- _REQUIRED WORK_
Transcribe only the lines of the listing below from the one holding "of benign cerebellum" through the one holding "cancer tissue shows", inclusive, without any change.

○ ○ ○

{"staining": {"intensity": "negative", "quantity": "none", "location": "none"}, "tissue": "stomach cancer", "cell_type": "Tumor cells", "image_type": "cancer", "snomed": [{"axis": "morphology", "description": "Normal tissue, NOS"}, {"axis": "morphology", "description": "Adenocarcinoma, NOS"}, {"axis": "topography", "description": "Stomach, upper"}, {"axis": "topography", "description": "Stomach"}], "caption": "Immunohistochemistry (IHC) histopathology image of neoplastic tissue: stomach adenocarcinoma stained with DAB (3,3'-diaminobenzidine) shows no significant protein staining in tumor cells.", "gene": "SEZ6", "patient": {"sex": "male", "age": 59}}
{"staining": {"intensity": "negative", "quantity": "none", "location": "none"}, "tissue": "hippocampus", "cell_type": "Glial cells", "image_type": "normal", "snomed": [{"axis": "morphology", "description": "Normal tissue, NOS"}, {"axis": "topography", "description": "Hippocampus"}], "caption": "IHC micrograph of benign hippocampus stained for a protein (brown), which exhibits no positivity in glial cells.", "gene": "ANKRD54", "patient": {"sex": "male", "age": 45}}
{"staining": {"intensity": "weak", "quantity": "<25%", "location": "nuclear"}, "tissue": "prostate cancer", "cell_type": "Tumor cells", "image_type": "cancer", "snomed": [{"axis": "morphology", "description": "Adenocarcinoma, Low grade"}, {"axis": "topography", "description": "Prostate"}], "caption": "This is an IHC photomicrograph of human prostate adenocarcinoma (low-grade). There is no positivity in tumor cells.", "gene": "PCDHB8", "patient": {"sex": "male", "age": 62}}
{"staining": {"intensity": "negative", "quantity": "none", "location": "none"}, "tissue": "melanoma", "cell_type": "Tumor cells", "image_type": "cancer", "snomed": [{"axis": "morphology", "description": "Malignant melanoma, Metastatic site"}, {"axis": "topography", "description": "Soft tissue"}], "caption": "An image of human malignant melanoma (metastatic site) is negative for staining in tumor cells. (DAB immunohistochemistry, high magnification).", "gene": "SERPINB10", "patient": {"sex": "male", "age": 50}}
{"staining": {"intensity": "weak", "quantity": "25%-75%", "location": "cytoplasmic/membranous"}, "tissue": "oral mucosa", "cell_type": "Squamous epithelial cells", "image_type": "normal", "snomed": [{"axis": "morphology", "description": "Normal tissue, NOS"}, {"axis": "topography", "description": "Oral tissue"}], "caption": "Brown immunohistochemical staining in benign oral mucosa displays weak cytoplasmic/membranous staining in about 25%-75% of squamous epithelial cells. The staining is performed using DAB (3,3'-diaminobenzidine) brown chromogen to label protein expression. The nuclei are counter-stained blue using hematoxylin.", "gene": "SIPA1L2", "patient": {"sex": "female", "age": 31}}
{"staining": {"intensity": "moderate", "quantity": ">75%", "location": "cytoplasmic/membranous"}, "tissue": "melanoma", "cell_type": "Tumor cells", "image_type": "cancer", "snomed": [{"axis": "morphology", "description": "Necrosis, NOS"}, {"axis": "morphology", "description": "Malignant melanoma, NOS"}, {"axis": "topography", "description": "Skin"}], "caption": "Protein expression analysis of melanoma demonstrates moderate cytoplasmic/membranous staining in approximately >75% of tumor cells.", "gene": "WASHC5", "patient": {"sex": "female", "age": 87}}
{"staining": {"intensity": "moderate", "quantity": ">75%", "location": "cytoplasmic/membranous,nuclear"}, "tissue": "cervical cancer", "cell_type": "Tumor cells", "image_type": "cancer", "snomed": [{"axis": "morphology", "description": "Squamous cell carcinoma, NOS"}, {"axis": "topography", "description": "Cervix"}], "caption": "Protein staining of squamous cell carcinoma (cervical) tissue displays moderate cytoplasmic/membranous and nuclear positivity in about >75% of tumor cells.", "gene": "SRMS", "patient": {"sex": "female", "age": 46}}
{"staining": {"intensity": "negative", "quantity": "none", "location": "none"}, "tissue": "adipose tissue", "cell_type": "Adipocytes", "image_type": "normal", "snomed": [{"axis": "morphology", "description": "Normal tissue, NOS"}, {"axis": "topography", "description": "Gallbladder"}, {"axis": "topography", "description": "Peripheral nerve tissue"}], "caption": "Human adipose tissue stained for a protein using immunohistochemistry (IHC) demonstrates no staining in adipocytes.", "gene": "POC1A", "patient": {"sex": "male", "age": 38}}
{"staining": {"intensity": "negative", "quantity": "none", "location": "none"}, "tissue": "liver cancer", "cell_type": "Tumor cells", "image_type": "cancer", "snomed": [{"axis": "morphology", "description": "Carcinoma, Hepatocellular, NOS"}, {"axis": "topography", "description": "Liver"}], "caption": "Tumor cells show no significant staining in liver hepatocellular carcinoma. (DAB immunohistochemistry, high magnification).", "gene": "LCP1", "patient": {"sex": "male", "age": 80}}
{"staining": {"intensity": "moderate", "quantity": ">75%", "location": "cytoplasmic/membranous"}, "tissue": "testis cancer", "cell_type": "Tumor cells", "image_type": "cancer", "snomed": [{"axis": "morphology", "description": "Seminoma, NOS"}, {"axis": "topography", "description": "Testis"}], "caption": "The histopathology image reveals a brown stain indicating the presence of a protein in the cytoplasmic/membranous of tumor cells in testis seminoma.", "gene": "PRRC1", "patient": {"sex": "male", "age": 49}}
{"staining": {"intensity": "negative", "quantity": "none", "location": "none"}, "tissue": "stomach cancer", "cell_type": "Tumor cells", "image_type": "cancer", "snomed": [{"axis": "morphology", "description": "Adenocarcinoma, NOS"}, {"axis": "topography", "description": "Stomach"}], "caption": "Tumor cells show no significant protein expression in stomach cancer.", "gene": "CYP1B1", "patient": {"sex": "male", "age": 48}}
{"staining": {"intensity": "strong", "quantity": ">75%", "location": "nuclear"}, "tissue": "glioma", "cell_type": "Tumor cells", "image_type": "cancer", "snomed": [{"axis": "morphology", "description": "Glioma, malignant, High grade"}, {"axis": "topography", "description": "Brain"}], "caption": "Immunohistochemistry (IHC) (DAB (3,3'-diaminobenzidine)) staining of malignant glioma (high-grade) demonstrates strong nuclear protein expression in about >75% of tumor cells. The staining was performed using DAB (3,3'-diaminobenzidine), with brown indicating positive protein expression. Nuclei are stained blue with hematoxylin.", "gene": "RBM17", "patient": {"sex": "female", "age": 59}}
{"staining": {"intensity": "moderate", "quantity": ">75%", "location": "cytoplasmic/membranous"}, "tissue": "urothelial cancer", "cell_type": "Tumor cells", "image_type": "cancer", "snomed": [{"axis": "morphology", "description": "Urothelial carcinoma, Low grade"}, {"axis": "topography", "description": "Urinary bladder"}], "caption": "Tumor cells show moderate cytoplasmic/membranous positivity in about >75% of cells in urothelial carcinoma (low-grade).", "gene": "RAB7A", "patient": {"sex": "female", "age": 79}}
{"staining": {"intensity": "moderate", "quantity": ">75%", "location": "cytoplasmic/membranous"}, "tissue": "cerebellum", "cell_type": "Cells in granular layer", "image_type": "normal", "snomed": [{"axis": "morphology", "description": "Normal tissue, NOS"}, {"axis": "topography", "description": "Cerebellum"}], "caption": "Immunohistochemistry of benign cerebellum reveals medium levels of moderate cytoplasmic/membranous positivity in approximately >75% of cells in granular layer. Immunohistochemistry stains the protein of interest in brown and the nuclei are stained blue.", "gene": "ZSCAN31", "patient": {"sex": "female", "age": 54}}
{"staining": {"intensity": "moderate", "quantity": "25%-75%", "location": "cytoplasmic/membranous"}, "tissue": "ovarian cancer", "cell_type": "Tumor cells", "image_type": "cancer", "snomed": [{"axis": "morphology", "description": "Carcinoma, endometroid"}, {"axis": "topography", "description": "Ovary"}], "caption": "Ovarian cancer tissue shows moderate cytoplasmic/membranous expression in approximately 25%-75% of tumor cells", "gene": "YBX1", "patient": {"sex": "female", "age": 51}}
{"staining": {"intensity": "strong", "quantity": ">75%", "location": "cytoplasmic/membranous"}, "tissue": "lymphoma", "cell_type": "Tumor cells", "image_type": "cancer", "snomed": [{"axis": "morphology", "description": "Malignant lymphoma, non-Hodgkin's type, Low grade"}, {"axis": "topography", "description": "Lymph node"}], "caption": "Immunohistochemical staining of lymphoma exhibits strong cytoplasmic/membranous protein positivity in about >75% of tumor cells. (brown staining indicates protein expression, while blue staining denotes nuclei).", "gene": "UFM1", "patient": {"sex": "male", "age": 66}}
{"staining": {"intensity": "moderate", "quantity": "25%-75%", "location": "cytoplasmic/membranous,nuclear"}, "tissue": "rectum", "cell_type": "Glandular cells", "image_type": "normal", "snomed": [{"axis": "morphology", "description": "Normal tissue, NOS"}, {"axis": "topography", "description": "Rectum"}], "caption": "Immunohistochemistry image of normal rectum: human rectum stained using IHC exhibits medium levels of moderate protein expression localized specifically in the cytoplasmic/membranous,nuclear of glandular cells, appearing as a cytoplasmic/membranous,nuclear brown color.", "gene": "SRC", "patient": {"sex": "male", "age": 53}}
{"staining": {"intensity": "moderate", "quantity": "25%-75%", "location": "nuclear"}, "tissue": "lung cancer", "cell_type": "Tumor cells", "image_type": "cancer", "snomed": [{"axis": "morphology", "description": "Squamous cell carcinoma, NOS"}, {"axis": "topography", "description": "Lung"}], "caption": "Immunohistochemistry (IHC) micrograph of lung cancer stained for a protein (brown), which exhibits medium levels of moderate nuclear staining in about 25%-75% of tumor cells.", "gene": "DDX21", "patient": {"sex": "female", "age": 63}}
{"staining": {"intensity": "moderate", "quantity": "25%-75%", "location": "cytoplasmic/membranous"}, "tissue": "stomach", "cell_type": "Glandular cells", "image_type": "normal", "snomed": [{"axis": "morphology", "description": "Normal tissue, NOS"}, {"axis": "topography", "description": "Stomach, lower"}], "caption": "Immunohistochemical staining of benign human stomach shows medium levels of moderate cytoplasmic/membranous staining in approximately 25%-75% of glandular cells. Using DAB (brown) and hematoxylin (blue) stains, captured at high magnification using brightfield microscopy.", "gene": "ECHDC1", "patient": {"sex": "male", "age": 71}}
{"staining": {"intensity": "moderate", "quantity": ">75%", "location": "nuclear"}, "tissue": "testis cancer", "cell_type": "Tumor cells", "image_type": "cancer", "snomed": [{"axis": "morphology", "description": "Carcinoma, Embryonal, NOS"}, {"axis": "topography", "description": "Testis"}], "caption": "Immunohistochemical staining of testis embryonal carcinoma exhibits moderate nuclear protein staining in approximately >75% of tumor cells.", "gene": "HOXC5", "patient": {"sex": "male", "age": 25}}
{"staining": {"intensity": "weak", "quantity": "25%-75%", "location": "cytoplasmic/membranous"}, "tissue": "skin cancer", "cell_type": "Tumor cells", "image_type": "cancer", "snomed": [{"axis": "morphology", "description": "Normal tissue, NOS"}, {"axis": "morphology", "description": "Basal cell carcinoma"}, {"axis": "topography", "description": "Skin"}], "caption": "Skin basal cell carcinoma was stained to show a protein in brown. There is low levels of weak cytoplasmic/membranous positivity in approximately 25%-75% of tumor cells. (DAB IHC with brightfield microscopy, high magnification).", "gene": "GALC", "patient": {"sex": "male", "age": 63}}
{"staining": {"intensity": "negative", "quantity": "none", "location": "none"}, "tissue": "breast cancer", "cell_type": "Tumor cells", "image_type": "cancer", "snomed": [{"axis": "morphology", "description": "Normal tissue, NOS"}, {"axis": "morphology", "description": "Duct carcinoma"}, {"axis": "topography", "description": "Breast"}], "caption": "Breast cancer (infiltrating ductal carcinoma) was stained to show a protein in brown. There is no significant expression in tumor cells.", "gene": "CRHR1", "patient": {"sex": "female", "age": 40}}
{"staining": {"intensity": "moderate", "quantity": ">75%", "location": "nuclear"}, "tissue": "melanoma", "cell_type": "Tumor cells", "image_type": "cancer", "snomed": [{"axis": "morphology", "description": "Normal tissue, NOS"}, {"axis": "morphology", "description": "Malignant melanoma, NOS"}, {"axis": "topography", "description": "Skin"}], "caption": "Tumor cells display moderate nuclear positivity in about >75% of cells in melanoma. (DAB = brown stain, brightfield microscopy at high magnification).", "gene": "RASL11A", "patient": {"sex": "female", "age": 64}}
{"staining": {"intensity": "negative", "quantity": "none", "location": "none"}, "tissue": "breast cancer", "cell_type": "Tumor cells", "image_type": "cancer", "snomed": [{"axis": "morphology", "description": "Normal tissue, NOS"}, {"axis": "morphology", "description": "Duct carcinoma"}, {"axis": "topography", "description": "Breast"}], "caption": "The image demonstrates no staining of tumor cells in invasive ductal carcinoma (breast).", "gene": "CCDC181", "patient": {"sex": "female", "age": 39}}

○ ○ ○

- _SOLUTION FOR THIS TASK_
{"staining": {"intensity": "moderate", "quantity": ">75%", "location": "cytoplasmic/membranous"}, "tissue": "cerebellum", "cell_type": "Cells in granular layer", "image_type": "normal", "snomed": [{"axis": "morphology", "description": "Normal tissue, NOS"}, {"axis": "topography", "description": "Cerebellum"}], "caption": "Immunohistochemistry of benign cerebellum reveals medium levels of moderate cytoplasmic/membranous positivity in approximately >75% of cells in granular layer. Immunohistochemistry stains the protein of interest in brown and the nuclei are stained blue.", "gene": "ZSCAN31", "patient": {"sex": "female", "age": 54}}
{"staining": {"intensity": "moderate", "quantity": "25%-75%", "location": "cytoplasmic/membranous"}, "tissue": "ovarian cancer", "cell_type": "Tumor cells", "image_type": "cancer", "snomed": [{"axis": "morphology", "description": "Carcinoma, endometroid"}, {"axis": "topography", "description": "Ovary"}], "caption": "Ovarian cancer tissue shows moderate cytoplasmic/membranous expression in approximately 25%-75% of tumor cells", "gene": "YBX1", "patient": {"sex": "female", "age": 51}}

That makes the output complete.